• USD/CHF zeigt im Tagesverlauf keine klare Richtung, hält sich aber über einem Zweiwochentief.
  • Eine weitere Erholung der US-Anleiherenditen stützt den USD und gibt dem Währungspaar etwas Halt.
  • Ein positiver Risikoton belastet den sicheren Hafen CHF und unterstützt die Aussichten auf weitere Kursgewinne.

Die USD/CHF-Paarung kämpft damit, die bescheidene Erholung vom Vortag aus dem Bereich von 0,9035-0,9030, oberhalb eines Zweiwochentiefs, zu nutzen und schwankt während des asiatischen Handels am Donnerstag in einer engen Spanne. Der Kassakurs bewegt sich derzeit um die Marke von 0,9060 und ist damit im Tagesverlauf nahezu unverändert geblieben, während der US-Dollar (USD) gedämpft tendierte.

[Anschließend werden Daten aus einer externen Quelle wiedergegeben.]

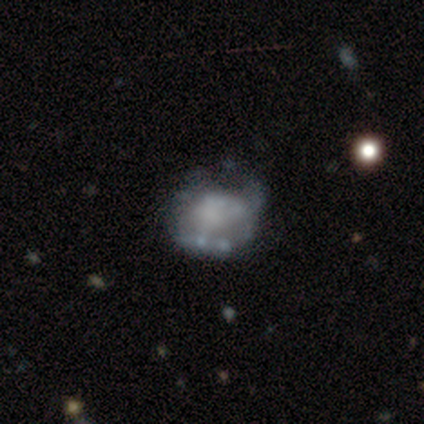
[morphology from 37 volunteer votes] Smooth or featured? featured or disk (78%)
Edge-on disk? no (97%)
Bar? no (82%)
Spiral arms? no (64%)
Bulge size? none (75%)
Merging? minor disturbance (32%)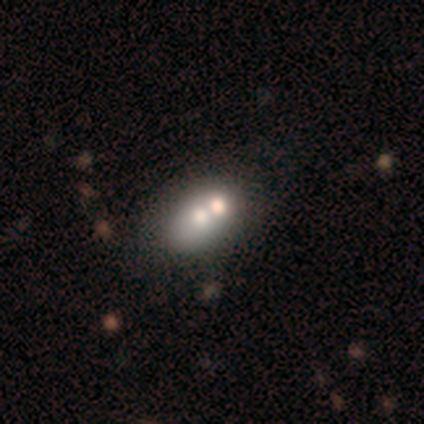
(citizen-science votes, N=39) Smooth or featured? smooth (64%)
How rounded? in between (88%)
Merging? none (49%, tied with merger)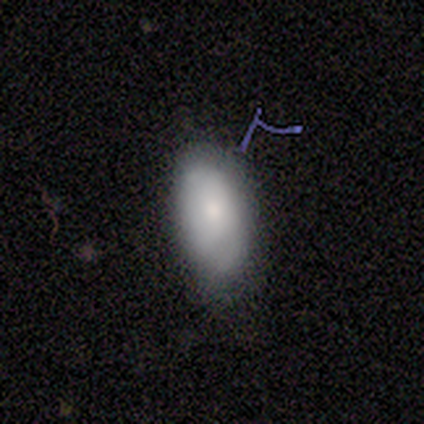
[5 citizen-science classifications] This appears to be a smooth galaxy with no disk features (80%) that is in between round and cigar-shaped (100%). Merging: none (60%).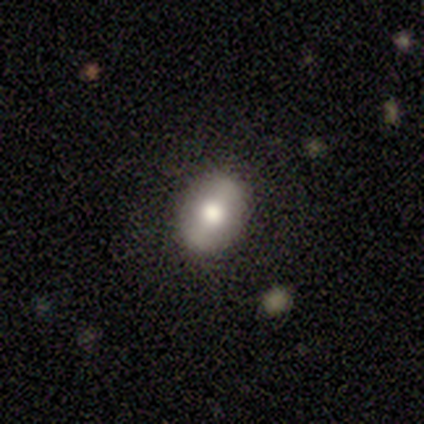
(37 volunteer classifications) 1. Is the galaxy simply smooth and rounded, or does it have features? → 65% smooth, 30% featured or disk, 5% star or artifact.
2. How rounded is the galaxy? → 79% in between, 21% round, 0% cigar-shaped.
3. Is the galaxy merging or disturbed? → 83% none, 17% minor disturbance, 0% major disturbance, 0% merger.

Der USD-Index (DXY), der den Greenback im Vergleich zu einem Währungskorb abbildet, kämpft damit, den über Nacht erfolgten Anstieg vom Monatstief zu nutzen, da darauf gesetzt wird, dass die Federal Reserve (Fed) die Zinsen in diesem Jahr noch zweimal senken wird. Ein Anstieg der Renditen von US-Staatsanleihen wirkt jedoch als Rückenwind für den Dollar, was wiederum das Währungspaar USD/CHF stützt. 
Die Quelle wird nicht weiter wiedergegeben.